My girlfriend and I had this lengthy conversation recently about donuts, and the apparent demise of the upstart vendor Gonuts Donuts. In case you’ve been living in a donut-less cave for the past 2 years, Gonuts was the hottest thing in the local food industry since shawarma back in ‘99, and zagu a few years after that. People were queueing up in these long-ass lines to get at these delightful pastries for the first six months of Gonuts’ business; 15 new branches opened within months of each other, and they still couldn’t keep up with the demand. Now, just over a year later, those branches are nearly always empty. The romance, as they say, is definitely over.
Compare this to their recent competitor Hot Loops, which tried to pull a Gonuts and quickly realized that there was a different approach available to them, one that another donuts shop had used to great success several years before. Remember Mr. Donut, the cheap alternative to the almighty Dunkin Donuts? Although their overall quality is akin to eating chewy plastic, they’ve survived for the past decade by spawning mini instances of themselves in a way that no other donut shop had ever done. Basically they partnered with gas stations like Shell, convenience stores like 7-11, and fastfood restaurants like KFC and got a small corner in each of these establishments’ branches. Suddenly Mr. Donut was all over the place again, and available in more physical locations than even their primary competitor Dunkin Donuts.
This is the strategy Hot Loops is adopting, and they’ve started doing this already by partnering with Ministop (which is itself an aggressive expander due to its franchise-driven business model).

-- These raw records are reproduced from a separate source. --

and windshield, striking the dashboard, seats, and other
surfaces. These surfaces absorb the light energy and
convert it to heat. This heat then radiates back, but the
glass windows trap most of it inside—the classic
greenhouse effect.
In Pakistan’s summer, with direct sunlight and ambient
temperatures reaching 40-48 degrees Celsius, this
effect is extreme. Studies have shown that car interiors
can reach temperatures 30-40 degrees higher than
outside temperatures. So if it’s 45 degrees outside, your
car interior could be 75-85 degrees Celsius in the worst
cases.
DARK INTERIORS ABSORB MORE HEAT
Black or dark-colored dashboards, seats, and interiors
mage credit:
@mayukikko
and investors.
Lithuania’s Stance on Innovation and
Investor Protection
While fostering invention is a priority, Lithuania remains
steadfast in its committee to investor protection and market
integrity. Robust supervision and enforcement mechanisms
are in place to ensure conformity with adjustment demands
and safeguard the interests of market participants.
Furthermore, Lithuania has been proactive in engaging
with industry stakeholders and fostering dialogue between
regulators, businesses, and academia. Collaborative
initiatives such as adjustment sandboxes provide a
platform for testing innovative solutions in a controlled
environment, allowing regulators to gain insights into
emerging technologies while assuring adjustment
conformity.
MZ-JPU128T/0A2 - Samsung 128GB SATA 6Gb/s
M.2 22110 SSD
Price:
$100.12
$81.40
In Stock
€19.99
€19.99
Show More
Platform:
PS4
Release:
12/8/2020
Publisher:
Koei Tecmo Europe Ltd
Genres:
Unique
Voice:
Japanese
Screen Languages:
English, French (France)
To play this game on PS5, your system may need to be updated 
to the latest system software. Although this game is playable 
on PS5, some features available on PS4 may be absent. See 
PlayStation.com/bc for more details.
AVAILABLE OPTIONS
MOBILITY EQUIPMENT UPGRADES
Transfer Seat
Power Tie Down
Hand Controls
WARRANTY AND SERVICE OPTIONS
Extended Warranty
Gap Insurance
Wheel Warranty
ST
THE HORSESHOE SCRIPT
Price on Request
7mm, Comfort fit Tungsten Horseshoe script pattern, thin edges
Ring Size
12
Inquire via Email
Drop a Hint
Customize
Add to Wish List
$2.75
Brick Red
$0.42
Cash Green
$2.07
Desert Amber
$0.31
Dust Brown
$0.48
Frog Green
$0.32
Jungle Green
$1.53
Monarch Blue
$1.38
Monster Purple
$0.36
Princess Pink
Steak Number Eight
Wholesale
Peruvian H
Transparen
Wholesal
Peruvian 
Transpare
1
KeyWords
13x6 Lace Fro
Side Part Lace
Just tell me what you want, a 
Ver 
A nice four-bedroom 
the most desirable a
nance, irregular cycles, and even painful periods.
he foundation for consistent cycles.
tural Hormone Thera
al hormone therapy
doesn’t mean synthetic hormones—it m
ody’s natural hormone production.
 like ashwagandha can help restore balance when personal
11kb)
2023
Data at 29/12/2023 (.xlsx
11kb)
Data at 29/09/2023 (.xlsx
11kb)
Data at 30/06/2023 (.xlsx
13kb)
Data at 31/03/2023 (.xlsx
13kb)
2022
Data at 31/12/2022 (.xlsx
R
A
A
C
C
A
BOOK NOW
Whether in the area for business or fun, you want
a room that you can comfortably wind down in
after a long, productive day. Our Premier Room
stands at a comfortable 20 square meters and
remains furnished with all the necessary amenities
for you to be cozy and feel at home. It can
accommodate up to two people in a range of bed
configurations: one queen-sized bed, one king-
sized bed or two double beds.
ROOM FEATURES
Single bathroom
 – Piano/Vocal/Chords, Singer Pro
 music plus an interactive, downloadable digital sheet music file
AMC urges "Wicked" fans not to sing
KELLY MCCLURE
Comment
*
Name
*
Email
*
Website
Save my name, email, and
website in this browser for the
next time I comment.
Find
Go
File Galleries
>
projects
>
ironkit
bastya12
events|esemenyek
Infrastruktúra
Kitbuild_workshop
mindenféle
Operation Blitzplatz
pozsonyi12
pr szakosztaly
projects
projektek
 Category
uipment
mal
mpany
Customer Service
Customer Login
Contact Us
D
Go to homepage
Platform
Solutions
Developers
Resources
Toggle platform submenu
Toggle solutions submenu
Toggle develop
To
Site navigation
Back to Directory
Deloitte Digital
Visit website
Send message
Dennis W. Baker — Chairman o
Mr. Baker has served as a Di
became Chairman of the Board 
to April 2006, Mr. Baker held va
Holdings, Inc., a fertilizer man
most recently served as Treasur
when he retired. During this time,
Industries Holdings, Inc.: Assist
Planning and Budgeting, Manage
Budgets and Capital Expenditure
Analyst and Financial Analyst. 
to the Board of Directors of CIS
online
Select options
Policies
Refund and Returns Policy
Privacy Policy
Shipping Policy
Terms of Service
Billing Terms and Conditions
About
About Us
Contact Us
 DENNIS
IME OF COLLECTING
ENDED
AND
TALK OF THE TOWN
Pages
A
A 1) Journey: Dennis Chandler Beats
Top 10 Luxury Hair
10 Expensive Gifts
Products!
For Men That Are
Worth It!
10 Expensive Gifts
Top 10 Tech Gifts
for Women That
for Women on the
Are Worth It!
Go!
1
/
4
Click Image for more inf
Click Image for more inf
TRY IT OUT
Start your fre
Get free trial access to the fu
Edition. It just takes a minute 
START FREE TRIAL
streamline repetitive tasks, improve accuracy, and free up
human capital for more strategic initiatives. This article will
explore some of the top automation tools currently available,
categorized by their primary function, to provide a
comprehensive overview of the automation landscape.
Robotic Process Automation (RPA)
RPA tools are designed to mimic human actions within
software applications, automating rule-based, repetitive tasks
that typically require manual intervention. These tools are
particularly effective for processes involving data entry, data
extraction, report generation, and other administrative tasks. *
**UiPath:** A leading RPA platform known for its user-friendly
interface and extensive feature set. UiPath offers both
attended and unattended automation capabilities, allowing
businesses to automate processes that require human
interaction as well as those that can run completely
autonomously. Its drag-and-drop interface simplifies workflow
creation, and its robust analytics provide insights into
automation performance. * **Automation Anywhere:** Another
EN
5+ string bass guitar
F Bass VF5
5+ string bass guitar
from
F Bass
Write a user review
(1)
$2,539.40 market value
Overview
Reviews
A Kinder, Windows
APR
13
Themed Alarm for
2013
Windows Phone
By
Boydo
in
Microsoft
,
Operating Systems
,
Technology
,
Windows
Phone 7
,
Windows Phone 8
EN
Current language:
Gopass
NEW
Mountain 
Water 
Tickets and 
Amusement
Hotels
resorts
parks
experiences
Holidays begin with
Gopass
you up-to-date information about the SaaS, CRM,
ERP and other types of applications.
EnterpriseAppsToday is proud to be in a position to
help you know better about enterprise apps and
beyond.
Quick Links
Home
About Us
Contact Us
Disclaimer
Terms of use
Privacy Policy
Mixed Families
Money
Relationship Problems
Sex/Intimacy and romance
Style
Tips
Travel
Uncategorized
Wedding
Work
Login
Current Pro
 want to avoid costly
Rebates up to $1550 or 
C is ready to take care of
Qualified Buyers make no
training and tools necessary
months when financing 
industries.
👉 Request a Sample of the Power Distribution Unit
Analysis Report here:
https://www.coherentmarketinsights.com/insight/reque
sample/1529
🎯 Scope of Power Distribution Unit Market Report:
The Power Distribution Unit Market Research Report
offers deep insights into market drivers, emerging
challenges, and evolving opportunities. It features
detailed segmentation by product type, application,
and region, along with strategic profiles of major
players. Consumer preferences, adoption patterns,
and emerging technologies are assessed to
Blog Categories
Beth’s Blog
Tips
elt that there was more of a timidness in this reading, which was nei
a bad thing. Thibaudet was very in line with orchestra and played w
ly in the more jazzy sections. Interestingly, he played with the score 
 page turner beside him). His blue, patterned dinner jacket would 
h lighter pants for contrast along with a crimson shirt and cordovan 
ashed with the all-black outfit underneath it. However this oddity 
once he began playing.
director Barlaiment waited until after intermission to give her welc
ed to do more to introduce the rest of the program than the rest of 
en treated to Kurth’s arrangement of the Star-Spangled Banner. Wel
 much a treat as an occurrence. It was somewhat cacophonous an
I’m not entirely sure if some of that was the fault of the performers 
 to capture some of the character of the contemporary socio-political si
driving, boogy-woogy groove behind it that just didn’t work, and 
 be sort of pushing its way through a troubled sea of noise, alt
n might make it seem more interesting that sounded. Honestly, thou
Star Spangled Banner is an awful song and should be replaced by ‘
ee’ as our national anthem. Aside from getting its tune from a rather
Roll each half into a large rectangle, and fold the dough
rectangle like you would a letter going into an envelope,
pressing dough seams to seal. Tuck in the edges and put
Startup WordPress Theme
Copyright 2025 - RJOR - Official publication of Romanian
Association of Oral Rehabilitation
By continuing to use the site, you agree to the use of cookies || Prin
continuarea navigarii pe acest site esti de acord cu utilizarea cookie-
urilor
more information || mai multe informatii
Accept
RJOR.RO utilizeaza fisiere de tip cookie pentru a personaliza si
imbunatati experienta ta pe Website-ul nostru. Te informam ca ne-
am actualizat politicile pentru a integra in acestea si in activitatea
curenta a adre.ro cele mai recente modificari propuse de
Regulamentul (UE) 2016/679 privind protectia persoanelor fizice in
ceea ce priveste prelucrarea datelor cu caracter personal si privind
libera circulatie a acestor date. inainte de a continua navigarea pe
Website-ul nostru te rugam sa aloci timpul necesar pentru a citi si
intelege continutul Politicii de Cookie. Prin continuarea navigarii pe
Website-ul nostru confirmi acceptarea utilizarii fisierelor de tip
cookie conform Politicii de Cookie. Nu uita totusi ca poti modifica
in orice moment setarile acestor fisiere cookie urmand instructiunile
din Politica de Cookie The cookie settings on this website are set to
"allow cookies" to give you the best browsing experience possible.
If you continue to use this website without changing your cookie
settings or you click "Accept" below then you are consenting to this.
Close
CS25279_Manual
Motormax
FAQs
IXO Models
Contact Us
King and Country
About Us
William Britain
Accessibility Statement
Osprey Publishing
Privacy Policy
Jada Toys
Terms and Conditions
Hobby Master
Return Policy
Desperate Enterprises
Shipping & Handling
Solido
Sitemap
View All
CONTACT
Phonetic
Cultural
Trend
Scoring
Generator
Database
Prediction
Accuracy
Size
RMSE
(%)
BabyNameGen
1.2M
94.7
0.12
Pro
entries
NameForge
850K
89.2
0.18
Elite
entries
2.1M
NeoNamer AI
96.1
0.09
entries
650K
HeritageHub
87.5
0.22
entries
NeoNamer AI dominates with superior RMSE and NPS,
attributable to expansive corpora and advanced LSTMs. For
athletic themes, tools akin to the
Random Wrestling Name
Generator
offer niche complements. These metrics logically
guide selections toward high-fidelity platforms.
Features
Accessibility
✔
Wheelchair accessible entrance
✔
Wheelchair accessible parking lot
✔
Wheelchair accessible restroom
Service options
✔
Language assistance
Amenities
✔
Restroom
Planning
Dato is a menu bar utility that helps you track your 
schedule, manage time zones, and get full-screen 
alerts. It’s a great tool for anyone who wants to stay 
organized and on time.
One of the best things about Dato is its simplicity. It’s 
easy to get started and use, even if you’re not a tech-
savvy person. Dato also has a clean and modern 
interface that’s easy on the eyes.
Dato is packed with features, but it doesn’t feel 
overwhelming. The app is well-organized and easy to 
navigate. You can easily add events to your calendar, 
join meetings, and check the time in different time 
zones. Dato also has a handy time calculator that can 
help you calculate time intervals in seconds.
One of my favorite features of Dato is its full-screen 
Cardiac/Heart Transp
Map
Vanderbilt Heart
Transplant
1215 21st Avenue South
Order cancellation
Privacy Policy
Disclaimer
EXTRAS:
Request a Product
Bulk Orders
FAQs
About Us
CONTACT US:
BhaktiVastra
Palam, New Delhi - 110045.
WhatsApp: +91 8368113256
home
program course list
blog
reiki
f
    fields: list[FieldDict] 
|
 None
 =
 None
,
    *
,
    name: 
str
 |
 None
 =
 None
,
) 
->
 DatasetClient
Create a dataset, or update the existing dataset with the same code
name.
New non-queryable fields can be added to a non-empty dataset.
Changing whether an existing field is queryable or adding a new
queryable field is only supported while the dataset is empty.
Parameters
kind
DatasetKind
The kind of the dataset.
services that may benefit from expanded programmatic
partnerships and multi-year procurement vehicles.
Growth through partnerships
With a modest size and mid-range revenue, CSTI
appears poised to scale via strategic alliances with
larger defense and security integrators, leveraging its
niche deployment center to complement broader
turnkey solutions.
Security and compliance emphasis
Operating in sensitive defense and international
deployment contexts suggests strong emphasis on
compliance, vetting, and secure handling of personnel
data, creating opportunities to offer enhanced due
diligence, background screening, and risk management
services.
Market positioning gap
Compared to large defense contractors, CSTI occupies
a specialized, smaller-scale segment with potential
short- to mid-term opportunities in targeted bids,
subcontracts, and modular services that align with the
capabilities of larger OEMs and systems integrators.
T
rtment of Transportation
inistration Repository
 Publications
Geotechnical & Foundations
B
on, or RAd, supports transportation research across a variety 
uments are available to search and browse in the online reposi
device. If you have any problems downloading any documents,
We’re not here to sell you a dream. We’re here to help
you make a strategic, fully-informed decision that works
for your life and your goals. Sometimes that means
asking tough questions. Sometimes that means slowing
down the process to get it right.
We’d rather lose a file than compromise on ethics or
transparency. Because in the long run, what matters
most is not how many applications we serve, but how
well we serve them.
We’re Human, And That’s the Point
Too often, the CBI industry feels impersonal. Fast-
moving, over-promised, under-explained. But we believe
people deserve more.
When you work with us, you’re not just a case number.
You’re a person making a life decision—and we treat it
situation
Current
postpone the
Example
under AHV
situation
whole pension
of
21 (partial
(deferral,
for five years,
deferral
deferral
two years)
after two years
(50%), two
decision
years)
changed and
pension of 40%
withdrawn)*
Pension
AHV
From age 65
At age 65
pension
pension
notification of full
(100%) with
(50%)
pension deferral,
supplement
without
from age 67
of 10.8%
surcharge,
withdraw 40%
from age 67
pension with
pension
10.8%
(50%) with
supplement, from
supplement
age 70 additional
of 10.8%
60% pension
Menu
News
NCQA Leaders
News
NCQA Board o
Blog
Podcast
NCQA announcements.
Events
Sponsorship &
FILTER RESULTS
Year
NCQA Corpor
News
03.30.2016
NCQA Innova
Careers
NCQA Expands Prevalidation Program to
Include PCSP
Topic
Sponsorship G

To be fair, Gonuts Donuts is also attempting to expand via their own franchising model, detailed here. The problem is that their smallest franchise packages start at PhP2M, renewable every 5 years. Compare that to Ministop’s PhP1M package and you’ll see why it’s not exactly the most appealing offer on the table. On the other hand, Gonuts is always going to be towards the more expensive side of things, because the quality of their donuts is generally perceived to be higher (although to my far-from-gourmet palate, they just taste way too sweet).